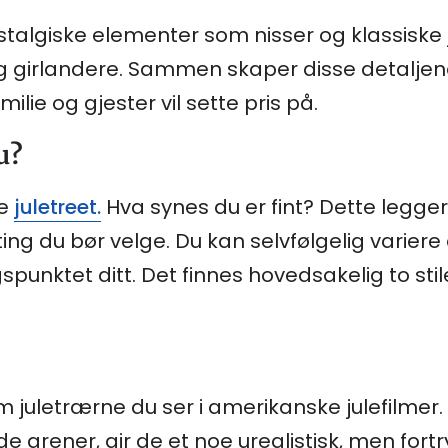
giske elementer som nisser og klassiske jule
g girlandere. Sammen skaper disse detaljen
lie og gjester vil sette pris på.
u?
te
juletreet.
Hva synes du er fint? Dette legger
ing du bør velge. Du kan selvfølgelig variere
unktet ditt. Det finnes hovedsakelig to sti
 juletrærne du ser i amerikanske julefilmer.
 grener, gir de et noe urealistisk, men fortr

Problem to solve: For every entry, return its exact wording and leave out any image.

Problem solution:
giske elementer som nisser og klassiske jule
g girlandere. Sammen skaper disse detaljen
lie og gjester vil sette pris på.
u?
te
juletreet.
Hva synes du er fint? Dette legger
ing du bør velge. Du kan selvfølgelig variere
unktet ditt. Det finnes hovedsakelig to sti
 juletrærne du ser i amerikanske julefilmer.
 grener, gir de et noe urealistisk, men fortr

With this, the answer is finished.